The process layer consists of the step-by-step process or procedure you've created to complete any given task or process. Think of this like the recipe that your team needs to follow to get the specific result your business needs in that area.
But having a solid process isn't enough. You have to package that process in ways that your team will actually use. Some cook books, like The Joy of Cooking, list a shorthand sequence of steps to follow, and assume the reader has a lot of assumed knowledge about how to interpret the steps to cook the desired meal. But what if you are a novice cook? Or simply not familiar with all the assumed knowledge a particular recipe calls for? This is where the second layer of your systems comes into play.
The format layer deals with how you package and present your system to your team. Systems should be easy to use, transparent so that team members intuitively understand how to use them, and automated to an extent that much of the work happens via technology instead of manual work.

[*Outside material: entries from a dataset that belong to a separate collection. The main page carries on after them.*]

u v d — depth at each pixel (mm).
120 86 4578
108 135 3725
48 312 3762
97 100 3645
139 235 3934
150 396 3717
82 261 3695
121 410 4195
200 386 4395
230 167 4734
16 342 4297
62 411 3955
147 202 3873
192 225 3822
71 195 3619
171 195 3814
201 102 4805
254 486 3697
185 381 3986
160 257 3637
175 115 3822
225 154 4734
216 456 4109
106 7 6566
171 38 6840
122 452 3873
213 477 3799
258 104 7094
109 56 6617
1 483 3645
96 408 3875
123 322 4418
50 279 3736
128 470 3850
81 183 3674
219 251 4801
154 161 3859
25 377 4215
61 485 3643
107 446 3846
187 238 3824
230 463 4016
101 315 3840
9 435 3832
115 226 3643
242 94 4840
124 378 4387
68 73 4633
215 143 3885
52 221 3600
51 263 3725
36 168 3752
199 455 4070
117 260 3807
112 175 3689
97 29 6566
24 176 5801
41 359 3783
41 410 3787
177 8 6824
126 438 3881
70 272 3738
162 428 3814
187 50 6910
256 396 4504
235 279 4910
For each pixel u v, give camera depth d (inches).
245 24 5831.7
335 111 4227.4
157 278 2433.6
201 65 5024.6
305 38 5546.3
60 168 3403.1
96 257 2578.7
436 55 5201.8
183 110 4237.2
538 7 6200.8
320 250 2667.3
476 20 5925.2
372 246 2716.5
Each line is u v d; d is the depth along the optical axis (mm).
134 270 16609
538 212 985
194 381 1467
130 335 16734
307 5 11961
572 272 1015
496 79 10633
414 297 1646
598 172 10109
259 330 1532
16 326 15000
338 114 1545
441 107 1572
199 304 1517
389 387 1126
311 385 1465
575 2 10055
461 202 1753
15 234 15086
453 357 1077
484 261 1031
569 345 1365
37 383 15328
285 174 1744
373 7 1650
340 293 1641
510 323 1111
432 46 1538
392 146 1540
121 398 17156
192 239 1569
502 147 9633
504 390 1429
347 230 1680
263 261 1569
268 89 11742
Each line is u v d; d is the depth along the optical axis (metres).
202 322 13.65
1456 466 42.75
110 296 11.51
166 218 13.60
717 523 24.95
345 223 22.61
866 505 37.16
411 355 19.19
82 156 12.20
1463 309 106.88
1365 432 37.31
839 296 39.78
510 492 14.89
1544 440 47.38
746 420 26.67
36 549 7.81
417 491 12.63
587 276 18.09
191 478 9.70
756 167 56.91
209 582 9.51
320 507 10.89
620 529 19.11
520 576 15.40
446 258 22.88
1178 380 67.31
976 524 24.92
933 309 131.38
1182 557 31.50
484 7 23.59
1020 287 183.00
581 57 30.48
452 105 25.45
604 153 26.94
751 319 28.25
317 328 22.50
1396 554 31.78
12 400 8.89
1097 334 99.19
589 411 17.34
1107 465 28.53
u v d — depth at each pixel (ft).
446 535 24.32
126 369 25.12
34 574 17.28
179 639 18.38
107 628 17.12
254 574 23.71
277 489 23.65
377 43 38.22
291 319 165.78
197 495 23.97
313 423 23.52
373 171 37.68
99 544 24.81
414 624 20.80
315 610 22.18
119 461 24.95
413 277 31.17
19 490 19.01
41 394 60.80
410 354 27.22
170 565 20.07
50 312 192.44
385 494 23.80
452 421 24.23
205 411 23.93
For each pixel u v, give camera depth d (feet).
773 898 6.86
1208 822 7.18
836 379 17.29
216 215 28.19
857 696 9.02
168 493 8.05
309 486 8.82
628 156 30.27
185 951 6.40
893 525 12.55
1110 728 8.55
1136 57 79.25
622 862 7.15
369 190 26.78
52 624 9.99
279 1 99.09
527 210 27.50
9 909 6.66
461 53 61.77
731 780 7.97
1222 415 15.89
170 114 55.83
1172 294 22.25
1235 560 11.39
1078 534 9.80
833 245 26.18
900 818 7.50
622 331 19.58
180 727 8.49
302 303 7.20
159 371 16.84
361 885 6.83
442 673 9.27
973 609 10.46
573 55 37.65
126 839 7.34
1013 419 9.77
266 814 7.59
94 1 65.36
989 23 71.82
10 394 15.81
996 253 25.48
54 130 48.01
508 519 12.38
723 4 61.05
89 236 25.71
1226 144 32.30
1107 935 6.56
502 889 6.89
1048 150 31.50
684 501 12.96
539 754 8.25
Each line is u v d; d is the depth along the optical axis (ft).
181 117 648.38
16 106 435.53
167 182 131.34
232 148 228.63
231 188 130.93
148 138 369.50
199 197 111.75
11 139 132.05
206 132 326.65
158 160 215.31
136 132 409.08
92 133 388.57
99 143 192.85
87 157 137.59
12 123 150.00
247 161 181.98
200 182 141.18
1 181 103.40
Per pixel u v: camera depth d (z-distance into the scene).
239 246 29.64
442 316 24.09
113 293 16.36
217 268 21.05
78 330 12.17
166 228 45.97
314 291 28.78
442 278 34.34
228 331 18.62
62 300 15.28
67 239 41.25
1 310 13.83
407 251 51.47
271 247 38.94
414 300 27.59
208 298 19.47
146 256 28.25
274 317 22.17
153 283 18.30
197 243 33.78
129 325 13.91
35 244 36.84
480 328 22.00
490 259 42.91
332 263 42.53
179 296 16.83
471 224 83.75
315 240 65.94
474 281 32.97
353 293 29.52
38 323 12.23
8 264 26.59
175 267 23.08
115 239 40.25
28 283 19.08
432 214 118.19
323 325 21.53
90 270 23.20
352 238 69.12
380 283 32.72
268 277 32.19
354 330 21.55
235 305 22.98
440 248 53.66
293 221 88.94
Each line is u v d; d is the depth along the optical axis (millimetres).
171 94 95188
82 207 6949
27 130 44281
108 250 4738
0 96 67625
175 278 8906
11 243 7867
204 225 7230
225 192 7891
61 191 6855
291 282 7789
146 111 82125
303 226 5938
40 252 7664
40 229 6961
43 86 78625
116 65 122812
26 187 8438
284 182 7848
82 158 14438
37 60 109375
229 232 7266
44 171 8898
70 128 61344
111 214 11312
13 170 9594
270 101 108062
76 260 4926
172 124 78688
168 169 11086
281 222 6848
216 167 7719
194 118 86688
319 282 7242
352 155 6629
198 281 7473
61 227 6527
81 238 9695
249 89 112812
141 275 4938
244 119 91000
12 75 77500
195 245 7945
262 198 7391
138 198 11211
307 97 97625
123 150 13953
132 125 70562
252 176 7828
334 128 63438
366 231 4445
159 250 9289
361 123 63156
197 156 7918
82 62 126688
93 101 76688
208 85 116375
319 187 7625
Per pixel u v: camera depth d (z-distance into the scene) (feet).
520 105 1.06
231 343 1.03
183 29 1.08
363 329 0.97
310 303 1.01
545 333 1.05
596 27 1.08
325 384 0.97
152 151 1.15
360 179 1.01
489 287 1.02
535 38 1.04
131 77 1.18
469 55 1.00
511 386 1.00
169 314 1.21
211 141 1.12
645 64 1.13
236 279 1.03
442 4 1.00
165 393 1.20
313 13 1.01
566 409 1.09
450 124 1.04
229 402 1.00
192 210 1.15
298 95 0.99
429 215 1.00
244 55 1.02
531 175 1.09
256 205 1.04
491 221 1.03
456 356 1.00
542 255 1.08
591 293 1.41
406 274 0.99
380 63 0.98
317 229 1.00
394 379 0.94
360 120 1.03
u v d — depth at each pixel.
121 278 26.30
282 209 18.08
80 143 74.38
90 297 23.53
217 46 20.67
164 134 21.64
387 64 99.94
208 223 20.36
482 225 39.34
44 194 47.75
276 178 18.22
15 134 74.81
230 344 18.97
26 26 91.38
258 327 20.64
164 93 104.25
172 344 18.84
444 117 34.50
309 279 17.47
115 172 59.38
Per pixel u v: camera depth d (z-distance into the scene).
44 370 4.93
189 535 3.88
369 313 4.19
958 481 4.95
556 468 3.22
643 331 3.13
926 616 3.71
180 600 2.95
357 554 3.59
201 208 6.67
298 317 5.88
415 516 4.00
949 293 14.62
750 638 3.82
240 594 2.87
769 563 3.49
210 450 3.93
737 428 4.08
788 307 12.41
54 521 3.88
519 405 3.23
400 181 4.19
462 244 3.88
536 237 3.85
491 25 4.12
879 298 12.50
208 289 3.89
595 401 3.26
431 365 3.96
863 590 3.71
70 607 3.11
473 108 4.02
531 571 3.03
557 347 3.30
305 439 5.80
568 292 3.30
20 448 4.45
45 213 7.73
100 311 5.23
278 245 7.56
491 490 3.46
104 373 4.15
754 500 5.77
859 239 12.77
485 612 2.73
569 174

Would the cookbook be easier to follow if it has pictures? Or a footnote of all the ingredients? Or even a short video of key steps for you to watch and model?
How do you know if your system has a good, useable format? There is one, simple question to give you this answer: Is your team using it?
Your team wants to do a good job. If your business systems are simple, intuitive and effective, they will use them. If they're confusing, complicated, or cumbersome, they'll ignore your systems, even creating their own "cheat sheet" hybrid versions instead. These homespun, individual hybrids normally aren't scalable; in fact, they usually only work for that one team member and only as long as the volume of your business stays relatively level. Plus, even if these private shortcuts work, rarely are they ever captured in a way that the rest of your business can use.
Here is a quick list of 32 potential formats for you to package your systems to make them easier and more effective for team members to use.
4. Custom forms
5. Written guidelines
6. Step-by-step instructions
7. Software that automates a process
8. Merge documents with pre-done data entry fields
9. Databases of key information
10. Pricing lists
11. Templates and samples
12. Written policies
13. Common Q&A sheets
14. Written "warnings" for an area, providing how to deal with predictable problems
15. Spreadsheets with built-in formulas
16. Camera-ready artwork
17. Filing system (paper or electronic)
18. Pre-approved vendors lists
19. Standardized equipment and parts
20. Online communication tools for effectively sharing information (discussion forums, wikis, whiteboards, social networks, etc.)
21. Delivery timetables
22. Job or role descriptions
23. Instructional videos
24. Illustrative picture or diagram
25. Budget templates
26. Automated data back ups
27. Project management software with reusable project pathways
28. Reporting templates
29. Organizational charts
30. Pre-approved forms and contracts
31. A timeline or Master Calendar
32. Complete enterprise management software
You now have a list of the building blocks of successful business systems.
Every time you or one of your staff create a process, take a moment and ask what format would most effectively capture that process to make it easiest for your other team members to use it to generate the desired result.